*TEXT UNDER STUDY*
================================

Credible software cost estimates for NASA are required to meet specific conditions.  When preparing cost estimates, the software acquirer and the software provider work together to develop cost estimates that meet the conditions described below.

The software cost estimate(s) and associated estimation data should be documented in a software cost driver sheet (a sample is available in Software Processes Across NASA (SPAN), accessible to NASA users from the SPAN tab in this Handbook) that supports the development of a parametric cost estimate.

Life Cycle Coverage

A credible software project cost estimate covers the entire software life cycle from concept to retirement, including maintenance, support (SWE-015) and associated project attributes such as annual percent lines of code changed. A breakout of cost by life cycle phase and activity is good estimating practice and cost estimates should be updated to reflect new assumptions.

Project Attributes

Software cost estimates are based on project attributes, including the estimated size of the software, functionality, complexity, criticality, and risk.  Other attributes to consider include use of reused and/or modified code, database size, documentation requirements, and required reusability.  Many of these attributes apply to the software being created, the processes used to create and verify that software, and the products created throughout the life cycle such as requirements documentation, architecture, detailed design, test plans and procedures, etc. (SWE-015).

================================

*RECORD SET*
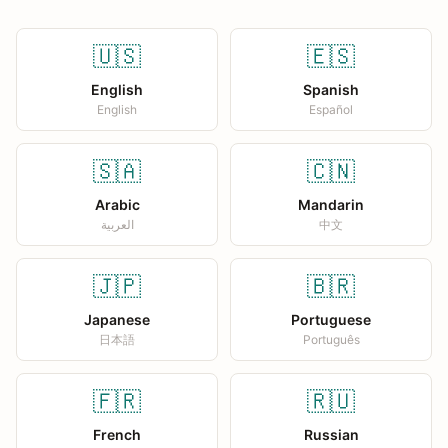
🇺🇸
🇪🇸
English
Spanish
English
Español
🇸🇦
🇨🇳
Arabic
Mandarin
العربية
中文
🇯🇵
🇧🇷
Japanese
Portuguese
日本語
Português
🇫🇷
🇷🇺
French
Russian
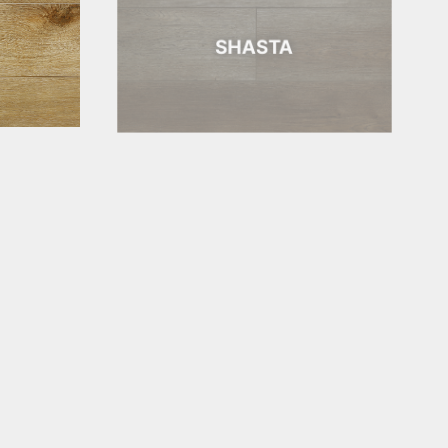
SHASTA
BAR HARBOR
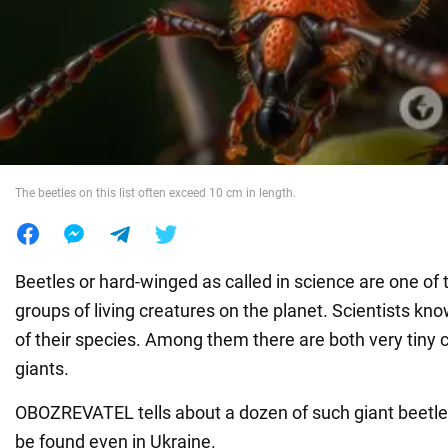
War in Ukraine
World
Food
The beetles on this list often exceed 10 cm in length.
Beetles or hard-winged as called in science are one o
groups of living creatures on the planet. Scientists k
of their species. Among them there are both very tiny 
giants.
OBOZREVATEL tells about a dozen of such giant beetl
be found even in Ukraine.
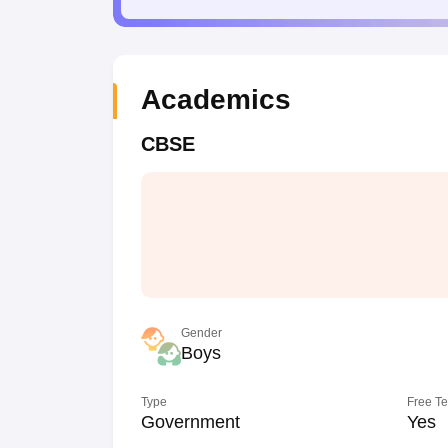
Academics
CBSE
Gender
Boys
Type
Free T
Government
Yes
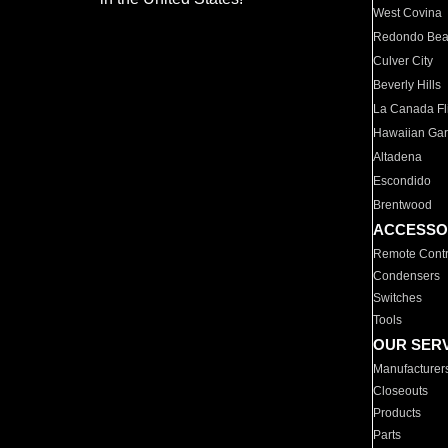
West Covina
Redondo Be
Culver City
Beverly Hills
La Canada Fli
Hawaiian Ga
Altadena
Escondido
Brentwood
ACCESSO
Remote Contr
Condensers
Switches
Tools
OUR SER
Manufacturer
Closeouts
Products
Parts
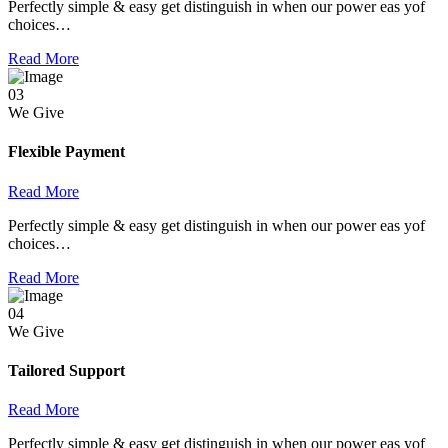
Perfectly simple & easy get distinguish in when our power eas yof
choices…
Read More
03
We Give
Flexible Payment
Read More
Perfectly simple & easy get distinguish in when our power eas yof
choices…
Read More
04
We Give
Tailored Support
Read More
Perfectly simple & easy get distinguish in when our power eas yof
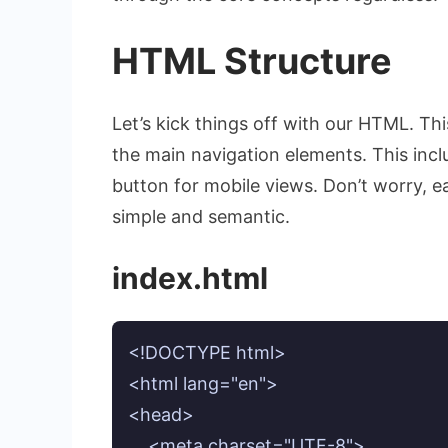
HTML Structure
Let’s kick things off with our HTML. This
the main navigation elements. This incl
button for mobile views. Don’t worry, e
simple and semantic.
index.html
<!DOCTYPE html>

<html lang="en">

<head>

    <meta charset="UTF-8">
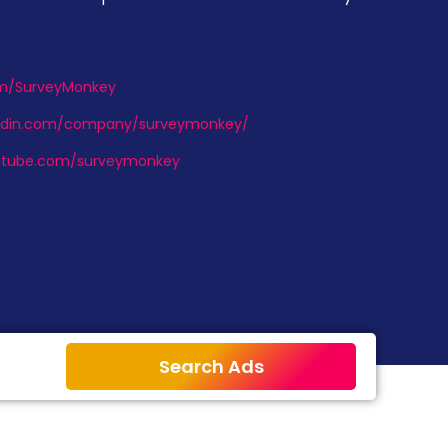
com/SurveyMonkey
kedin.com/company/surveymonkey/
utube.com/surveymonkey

================================

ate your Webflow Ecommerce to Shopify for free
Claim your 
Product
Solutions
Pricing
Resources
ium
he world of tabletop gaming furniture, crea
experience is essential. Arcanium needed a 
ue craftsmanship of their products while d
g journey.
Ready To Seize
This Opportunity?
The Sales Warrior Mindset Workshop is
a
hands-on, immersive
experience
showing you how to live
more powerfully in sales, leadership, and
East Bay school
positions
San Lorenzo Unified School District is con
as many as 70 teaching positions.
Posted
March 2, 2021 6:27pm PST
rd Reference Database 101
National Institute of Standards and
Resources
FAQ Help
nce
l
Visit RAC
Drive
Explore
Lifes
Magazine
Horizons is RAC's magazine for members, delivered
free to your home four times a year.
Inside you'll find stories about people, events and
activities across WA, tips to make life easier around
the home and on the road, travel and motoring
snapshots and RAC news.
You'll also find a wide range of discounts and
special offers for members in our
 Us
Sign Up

================================

*TRY IT*
Duplicate the passage of the software cost estimate text between "Credible software cost" and "parametric cost estimate.", inclusive.

*FINISHED TASK*
Credible software cost estimates for NASA are required to meet specific conditions.  When preparing cost estimates, the software acquirer and the software provider work together to develop cost estimates that meet the conditions described below.

The software cost estimate(s) and associated estimation data should be documented in a software cost driver sheet (a sample is available in Software Processes Across NASA (SPAN), accessible to NASA users from the SPAN tab in this Handbook) that supports the development of a parametric cost estimate.